Governo amplia regras, mas novo decreto é mais 'suave' que o previsto. Veja mudanças

Novas regras mantiveram feiras livres, celebrações religiosas e não implementaram toque de recolher

Foto: Arquivo Jornal da Paraíba

O Governo do Estado publicou hoje um novo decreto com regras de isolamento social que passam a valer até o dia 18 deste mês. O documento estabelece medidas mais rígidas, sobretudo nos fins de semana. Mas não modifica alguns pontos que, em outros momentos menos graves da pandemia na Paraíba, sofreram restrições.
As medidas são mais ‘suaves’ que o previsto. Isso porque o Estado vive hoje, conforme os números divulgados pela Saúde estadual, o momento mais crítico da pandemia. Todas as regiões registram índices que chegam perto ou ultrapassam os 90% de ocupação de leitos hospitalares. Um risco iminente de colapso total nos serviços.
As regras tentarão frear o avanço da doença no Estado. E certamente servirão para amenizar o ritmo acelerado de propagação do vírus no Estado.
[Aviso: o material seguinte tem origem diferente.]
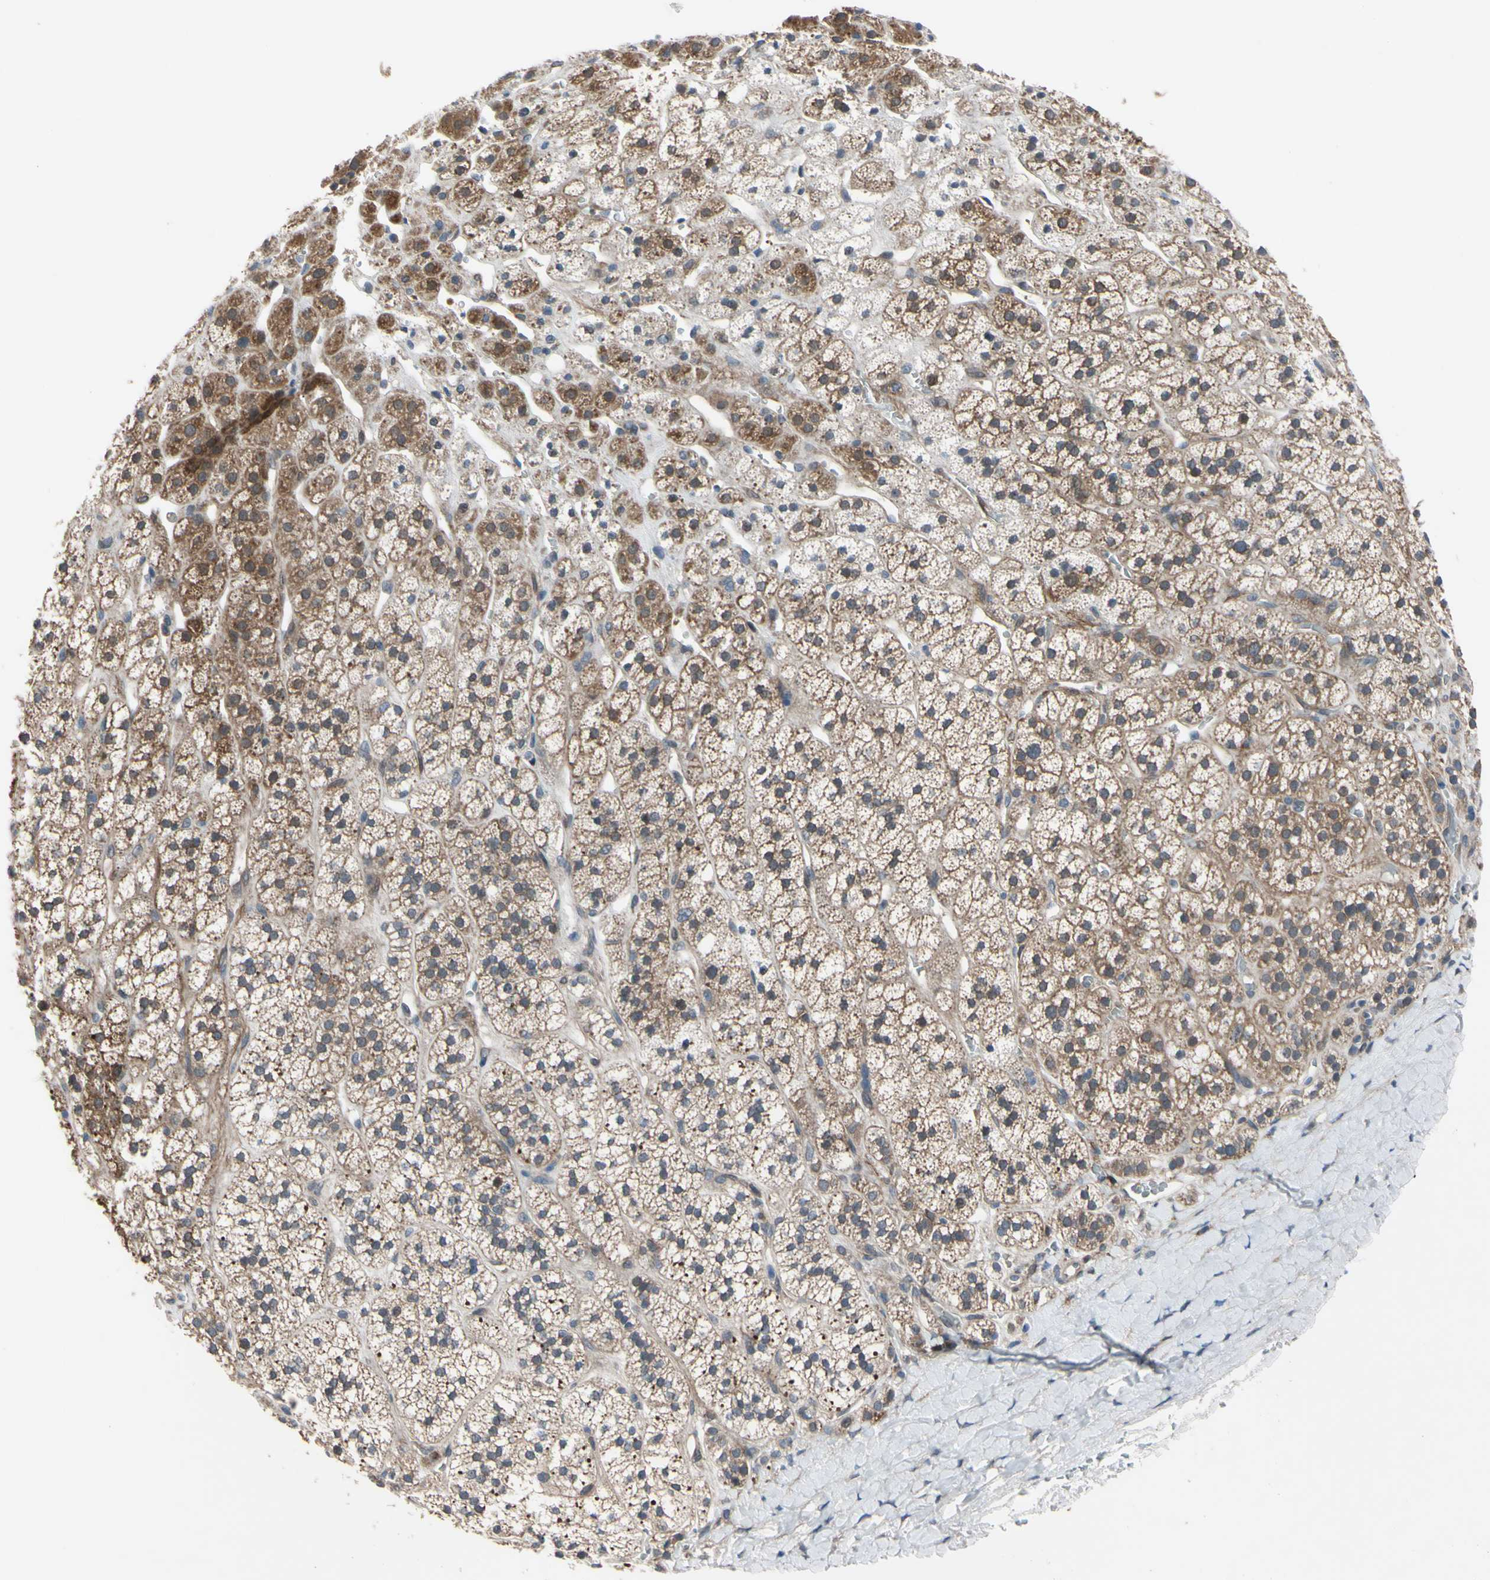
{"staining": {"intensity": "moderate", "quantity": ">75%", "location": "cytoplasmic/membranous"}, "tissue": "adrenal gland", "cell_type": "Glandular cells", "image_type": "normal", "snomed": [{"axis": "morphology", "description": "Normal tissue, NOS"}, {"axis": "topography", "description": "Adrenal gland"}], "caption": "Immunohistochemical staining of benign adrenal gland demonstrates medium levels of moderate cytoplasmic/membranous expression in approximately >75% of glandular cells.", "gene": "SVIL", "patient": {"sex": "male", "age": 56}}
Mas bem que poderiam ter contemplado pontos que, não influenciariam diretamente na economia, mas são importantes para evitar aglomerações e o aumento de casos.

E destaco três deles:
Não há, no novo documento, a previsão de toque de recolher durante as noites. As praias, praças e parques também poderão continuar funcionando, embora exista a recomendação para que as prefeituras interditem esses locais. Já as celebrações religiosas presenciais ficam mantidas (nos dias de semana) com capacidade de até 30%.
Em tempos de ‘guerra’, o decreto preferiu ficar numa trincheira. Não partiu para uma ofensiva contra o vírus.
Confira as principais mudanças
Os bares, restaurantes, lanchonetes e lojas de conveniência poderão funcionar das 6h às 16h, com ocupação de 30% da capacidade do local. Após esse horário, ficarão liberados os serviços de delivery e de retirada do produto em loja. Além disso, nos dias 05, 06, 12 e 13 de junho, os estabelecimentos só poderão atender por takeaway ou entrega.

Foi recomendado aos municípios que decretem o fechamento de praias, parques, praças e demais espaços públicos destinados a lazer, ficando proibido o funcionamento de cinemas, museus, teatros, circos, casas de festas, centros de convenções, salas de espetáculos, bem como a realização de eventos sociais, congressos, seminários, conferências, shows e feiras comerciais em todo o território estadual.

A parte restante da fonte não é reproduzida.